Which lines in the data contain the word "nákladů"? Please copy each of them.

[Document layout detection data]
[Start of Attachment]
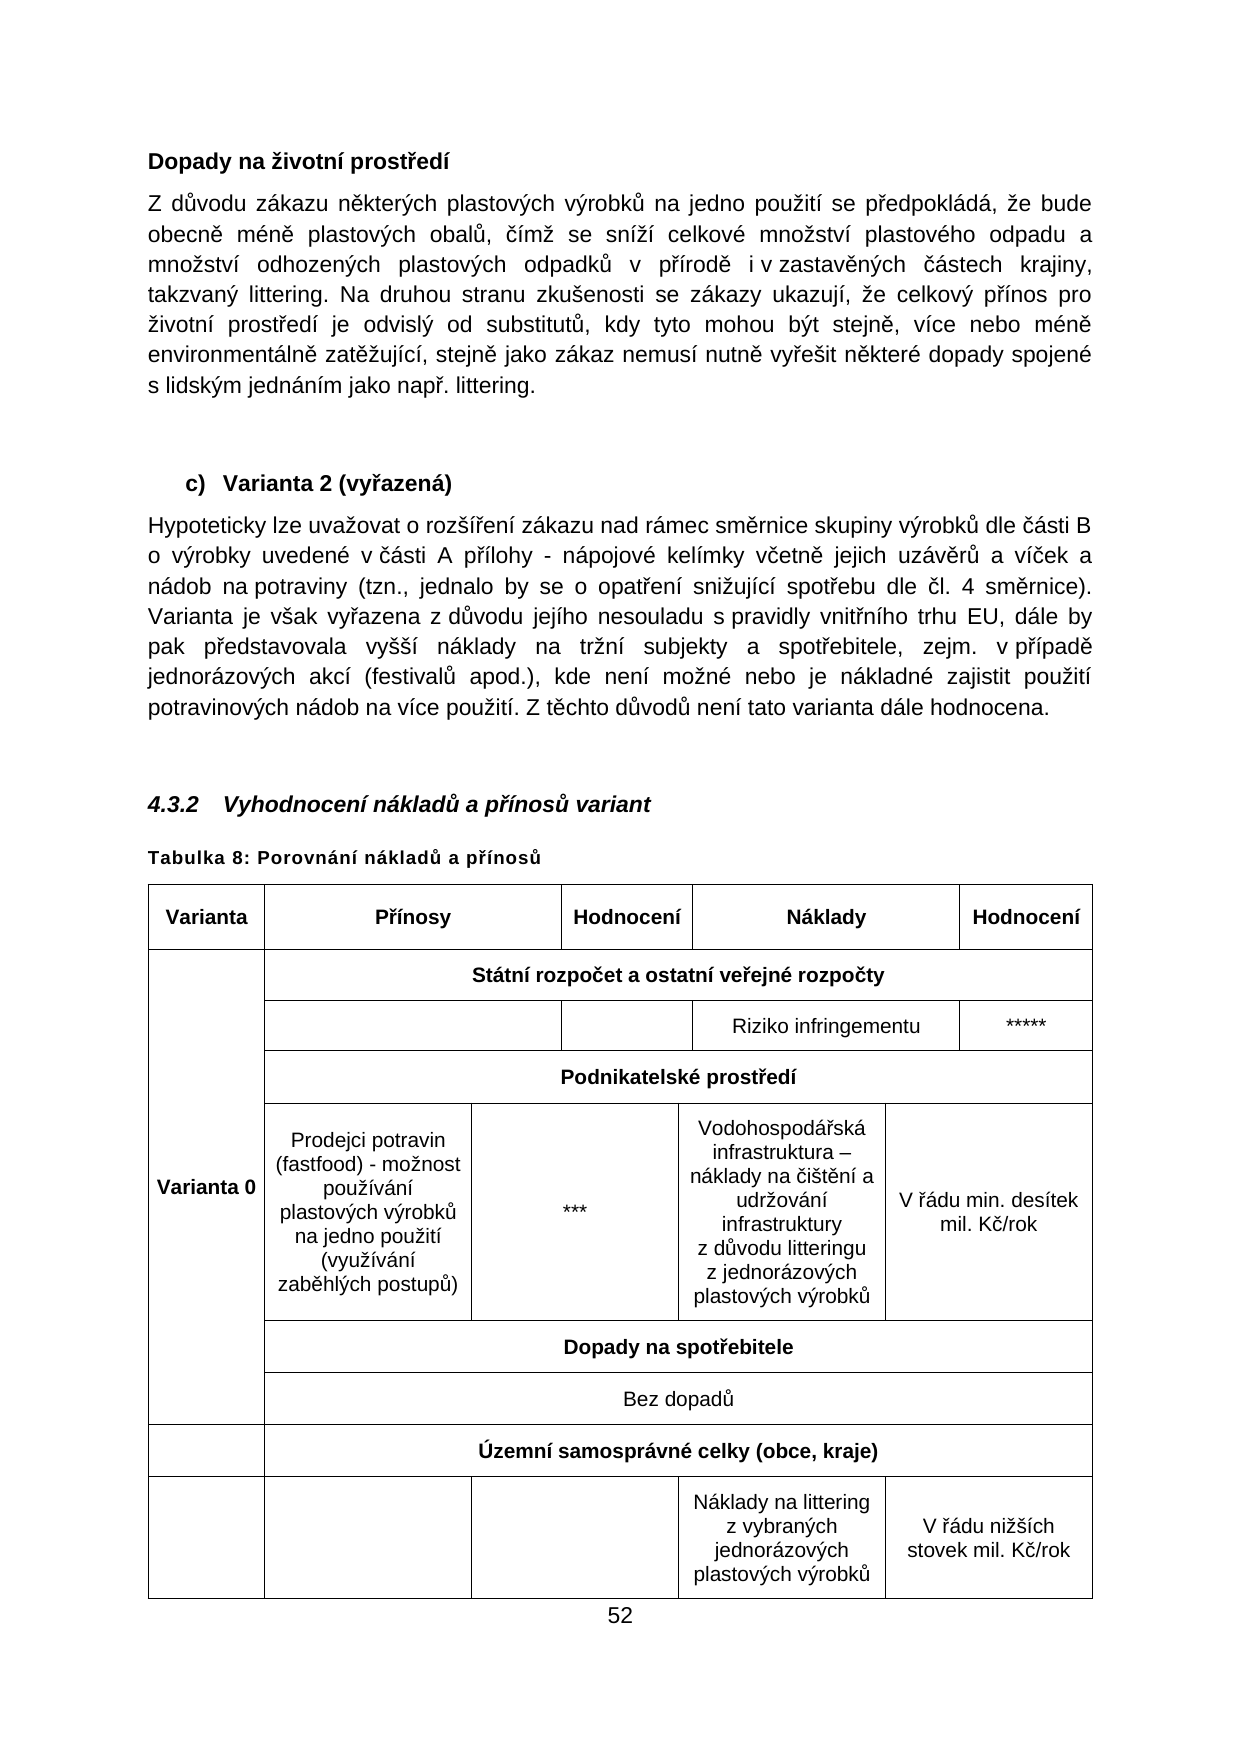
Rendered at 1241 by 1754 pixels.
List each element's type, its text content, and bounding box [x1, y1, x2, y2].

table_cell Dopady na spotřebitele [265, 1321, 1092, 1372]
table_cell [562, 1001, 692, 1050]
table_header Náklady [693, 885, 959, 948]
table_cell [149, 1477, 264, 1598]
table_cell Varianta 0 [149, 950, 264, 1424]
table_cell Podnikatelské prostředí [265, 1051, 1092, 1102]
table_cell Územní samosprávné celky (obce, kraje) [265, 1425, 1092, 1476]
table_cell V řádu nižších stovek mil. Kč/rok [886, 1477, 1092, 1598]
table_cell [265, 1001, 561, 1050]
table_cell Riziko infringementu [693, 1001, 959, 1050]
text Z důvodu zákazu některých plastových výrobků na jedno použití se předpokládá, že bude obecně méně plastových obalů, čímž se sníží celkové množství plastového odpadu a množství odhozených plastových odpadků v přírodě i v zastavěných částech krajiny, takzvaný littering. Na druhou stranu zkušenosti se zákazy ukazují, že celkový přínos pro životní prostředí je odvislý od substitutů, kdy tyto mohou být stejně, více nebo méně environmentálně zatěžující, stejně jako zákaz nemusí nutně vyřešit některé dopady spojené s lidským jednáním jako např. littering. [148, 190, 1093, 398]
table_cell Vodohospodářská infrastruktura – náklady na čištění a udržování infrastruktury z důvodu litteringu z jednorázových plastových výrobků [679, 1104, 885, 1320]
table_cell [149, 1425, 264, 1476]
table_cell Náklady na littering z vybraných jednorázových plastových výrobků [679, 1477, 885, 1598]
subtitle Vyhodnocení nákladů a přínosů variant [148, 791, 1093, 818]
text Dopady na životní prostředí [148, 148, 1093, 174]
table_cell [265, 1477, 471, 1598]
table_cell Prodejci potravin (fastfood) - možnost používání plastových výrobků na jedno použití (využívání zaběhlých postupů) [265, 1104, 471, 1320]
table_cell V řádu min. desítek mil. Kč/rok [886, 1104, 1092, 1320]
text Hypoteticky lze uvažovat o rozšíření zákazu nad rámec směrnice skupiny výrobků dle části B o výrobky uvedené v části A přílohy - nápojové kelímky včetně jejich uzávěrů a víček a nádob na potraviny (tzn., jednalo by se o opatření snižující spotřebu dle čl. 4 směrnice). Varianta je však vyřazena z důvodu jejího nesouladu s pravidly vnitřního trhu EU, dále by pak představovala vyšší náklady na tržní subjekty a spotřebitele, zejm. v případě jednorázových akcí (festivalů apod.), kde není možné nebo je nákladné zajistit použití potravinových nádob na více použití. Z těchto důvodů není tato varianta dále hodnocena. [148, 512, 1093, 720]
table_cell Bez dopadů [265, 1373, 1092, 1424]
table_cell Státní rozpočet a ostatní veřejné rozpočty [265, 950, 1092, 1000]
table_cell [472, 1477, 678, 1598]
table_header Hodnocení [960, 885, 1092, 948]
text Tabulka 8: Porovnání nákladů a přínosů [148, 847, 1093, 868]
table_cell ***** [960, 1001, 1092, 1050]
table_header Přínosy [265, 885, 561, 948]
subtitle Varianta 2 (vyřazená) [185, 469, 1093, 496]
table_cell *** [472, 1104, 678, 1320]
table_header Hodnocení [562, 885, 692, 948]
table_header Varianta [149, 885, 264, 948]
[End of Attachment]
= TASK ANSWER =
subtitle Vyhodnocení nákladů a přínosů variant [148, 791, 1093, 818]
text Tabulka 8: Porovnání nákladů a přínosů [148, 847, 1093, 868]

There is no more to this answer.